A simple 4-stage process completes incorporation for companies in Denmark. This is as follows:

  1. Obtain a digital signature; a one-day process.
  2. Deposit the start-up capital raised into the bank. This also takes one day.
  3. Register with the Danish Commercial and Companies Agency. This takes about 3 days.
  4. Register employees with a private insurance company. This takes one day.

Incorporation

A foreign corporation may establish a business in Denmark either as a Subsidiary Corporation, as a Registered Branch Office or as a Representative Office.

In order to found a company in Denmark, a memorandum of association must be prepared and signed by the founders of the company and must contain a draft of Articles of Association.

A draft of Articles of Association must include the following:

  • Information about the name of the company
  • Location of the registered office
  • Objectives of the company
  • The share capital
  • The Board of Directors
  • The general assembly of the company
  • Auditors
  • The companys fiscal year

The Board of Directors need to register the company with the Commerce and Companies Agency within 6 months from the date on which the memorandum of association was signed. It may take 3-4 weeks to have the company registered due to the investigation into the companys chosen name which must take place.

Registered Offices

To establish a registered office, the head office must register the Danish branch office with the Commerce and Company Agency and file the following documents:

A copy of the Articles of Association of the head office.

The incorporation certificate of the head office

A certified power of attorney to a branch manager with documentation that the branch manager meets the requirements as to residency and citizenship

A registered branch office must have a name, which includes the word filial (branch office) together with the name of the foreign corporation and the country of incorporation.

The two most common legal structures which foreign investors choose when setting up a company in Denmark are:

  • A Public Limited Company (Aktieselskab, A/S) This can be formed by one or more founders, with at least one founder being a resident of Denmark, an EU national resident in another member state or a resident of an EEA country.
  • A Private Limited Company (Arpartsselskab, ApS) This only requires one founder who need not be a resident of Denmark. ApS companies are suited to businesses that have only a few proprietors. An ApS company may have an unlimited number of shareholders.

Offshore Companies

By choosing to incorporate an offshore company, business owners and  investors can set-up a business outside the jurisdiction of its operations. Offshore companies are traditionally, but not exclusively, incorporated for lower fees and taxes. Business owners must abide the regulations of the offshore jurisdiction, and must not trade within the jurisdiction.

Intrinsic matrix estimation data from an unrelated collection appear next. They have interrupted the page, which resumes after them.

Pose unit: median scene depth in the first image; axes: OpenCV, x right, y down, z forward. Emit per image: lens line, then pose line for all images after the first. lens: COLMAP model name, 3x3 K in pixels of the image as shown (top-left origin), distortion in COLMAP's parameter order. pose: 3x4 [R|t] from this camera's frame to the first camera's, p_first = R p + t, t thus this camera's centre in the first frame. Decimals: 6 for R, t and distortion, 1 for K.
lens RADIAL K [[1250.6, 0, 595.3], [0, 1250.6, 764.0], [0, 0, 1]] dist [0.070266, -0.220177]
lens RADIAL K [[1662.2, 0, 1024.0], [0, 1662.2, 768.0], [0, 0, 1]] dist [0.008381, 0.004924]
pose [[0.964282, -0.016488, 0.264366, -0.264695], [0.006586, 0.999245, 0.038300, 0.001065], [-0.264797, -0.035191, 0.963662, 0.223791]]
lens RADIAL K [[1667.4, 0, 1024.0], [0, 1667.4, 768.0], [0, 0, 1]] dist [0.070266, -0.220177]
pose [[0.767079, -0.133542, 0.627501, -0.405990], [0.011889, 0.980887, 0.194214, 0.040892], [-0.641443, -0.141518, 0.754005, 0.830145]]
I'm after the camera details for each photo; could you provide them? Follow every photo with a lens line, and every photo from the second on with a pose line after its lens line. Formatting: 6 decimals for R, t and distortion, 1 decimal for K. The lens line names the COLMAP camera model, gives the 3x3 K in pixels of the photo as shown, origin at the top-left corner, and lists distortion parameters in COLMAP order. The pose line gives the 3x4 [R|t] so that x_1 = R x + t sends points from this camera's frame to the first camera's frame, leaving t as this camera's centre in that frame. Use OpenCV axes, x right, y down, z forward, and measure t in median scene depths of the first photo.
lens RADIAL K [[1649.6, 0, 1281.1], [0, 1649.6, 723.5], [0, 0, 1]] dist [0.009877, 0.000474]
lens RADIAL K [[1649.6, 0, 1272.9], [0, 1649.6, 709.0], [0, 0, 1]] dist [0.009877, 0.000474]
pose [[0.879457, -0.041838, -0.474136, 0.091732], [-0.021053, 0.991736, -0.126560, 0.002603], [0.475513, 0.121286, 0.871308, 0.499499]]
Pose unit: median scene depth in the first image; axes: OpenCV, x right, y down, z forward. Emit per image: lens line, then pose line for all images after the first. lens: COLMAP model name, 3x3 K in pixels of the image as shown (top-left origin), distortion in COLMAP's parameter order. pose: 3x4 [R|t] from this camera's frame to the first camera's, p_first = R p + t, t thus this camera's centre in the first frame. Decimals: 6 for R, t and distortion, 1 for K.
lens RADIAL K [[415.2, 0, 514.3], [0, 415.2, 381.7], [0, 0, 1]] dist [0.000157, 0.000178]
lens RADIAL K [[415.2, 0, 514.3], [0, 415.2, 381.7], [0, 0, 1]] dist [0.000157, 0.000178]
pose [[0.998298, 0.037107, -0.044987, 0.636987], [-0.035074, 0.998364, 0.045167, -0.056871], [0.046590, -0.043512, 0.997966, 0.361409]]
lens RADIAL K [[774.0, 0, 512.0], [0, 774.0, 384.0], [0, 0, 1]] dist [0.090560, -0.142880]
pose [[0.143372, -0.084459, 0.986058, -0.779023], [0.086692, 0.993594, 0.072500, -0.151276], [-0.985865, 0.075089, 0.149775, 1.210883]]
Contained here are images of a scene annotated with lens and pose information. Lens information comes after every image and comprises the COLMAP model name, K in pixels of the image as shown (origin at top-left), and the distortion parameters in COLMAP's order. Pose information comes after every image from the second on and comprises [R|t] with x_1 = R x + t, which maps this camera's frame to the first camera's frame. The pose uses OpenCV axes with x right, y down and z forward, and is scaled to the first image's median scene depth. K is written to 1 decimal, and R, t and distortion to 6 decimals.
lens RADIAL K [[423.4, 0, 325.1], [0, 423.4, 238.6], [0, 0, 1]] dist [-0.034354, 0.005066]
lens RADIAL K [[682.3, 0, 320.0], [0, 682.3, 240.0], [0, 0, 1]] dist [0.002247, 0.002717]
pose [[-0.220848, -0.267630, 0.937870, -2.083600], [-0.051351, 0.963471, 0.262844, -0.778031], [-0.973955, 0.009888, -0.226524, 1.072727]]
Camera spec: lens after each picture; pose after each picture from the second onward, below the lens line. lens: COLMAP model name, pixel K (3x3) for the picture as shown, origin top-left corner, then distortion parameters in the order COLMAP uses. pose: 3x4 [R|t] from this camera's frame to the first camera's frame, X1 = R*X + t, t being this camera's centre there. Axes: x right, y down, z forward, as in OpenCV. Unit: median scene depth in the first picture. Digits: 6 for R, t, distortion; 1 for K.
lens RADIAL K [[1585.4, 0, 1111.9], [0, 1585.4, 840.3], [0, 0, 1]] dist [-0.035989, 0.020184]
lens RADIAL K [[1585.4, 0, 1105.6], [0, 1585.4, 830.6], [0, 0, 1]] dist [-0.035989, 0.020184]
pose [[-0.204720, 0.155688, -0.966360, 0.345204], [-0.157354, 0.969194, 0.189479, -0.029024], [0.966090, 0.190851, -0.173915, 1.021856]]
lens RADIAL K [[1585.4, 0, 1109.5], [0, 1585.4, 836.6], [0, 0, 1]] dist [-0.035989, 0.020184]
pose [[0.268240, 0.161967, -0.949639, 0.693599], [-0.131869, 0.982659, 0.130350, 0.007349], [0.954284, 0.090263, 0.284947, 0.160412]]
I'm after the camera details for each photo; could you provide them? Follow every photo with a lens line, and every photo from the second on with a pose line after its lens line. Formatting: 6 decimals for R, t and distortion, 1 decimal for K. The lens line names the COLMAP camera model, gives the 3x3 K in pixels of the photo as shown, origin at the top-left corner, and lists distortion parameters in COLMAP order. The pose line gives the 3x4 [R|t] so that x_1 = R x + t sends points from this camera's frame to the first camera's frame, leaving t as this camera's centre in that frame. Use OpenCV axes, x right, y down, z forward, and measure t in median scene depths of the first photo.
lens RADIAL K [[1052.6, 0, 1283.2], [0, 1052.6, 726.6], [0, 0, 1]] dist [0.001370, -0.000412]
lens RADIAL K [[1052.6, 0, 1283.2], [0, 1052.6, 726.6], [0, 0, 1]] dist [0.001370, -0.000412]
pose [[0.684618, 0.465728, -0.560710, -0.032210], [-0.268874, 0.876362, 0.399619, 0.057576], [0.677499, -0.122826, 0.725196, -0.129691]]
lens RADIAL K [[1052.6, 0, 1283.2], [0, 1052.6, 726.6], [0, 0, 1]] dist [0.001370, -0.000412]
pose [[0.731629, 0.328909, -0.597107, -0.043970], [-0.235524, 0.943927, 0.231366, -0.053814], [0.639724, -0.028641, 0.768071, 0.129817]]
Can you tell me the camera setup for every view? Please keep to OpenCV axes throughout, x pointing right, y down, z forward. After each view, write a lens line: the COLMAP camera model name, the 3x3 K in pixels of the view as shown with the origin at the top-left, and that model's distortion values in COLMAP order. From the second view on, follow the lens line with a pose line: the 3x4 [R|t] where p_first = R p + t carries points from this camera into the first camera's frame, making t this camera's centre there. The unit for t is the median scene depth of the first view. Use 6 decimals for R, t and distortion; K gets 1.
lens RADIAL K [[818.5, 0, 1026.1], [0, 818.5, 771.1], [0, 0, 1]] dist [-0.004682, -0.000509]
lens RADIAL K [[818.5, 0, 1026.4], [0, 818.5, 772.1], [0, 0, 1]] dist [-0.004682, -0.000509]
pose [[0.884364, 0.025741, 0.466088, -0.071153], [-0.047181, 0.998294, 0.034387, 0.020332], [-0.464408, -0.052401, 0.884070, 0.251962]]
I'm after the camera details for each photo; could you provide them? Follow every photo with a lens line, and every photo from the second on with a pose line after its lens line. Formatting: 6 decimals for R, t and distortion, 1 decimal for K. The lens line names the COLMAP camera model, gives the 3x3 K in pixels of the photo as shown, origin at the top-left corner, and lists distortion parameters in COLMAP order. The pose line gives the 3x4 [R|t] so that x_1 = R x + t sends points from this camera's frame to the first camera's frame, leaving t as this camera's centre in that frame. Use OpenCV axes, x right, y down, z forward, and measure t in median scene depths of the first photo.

The benefits are vast. As aforesaid, reduced tax and fees are often big factors when considering offshore incorporation. A company may also choose and offshore location to:

  • Simplify set-up and maintenance - entrepreneurs may find bureaucracy and red tape less of an obstacle in offshore jurisdictions
  • Assume anonymity - the names of owners and directors are not for public record, and references to the company may only be made in its registered agent
  • Ensure legal protection - for instance, some jurisdictions favour corporate governance, meaning a company is only liable to offshore laws as opposed to those in its areas of operation
  • Protect assets - business owners may opt to arrange their assets and transactions in such a way that protects them from liability

Characteristics of an offshore company:

  • Memorandum and Articles of Association
  • Certificate of Incorporation
  • Registered Office/Agent
  • Shareholders / Members
  • Directors / Managers
  • Company secretary
  • Statutory Register
  • Bookkeeping

Traditional locations for offshore incorporation are tax havens, such as the British Virgin Islands, Panama and Monaco. Other favoured areas include India, the Bahamas, Dubai, the Cayman Islands, Cyprus, Seychelles, Marshall islands, Delaware, Turks & Caicos Islands, Hong Kong, Jersey, Guernsey and the Isle of Man.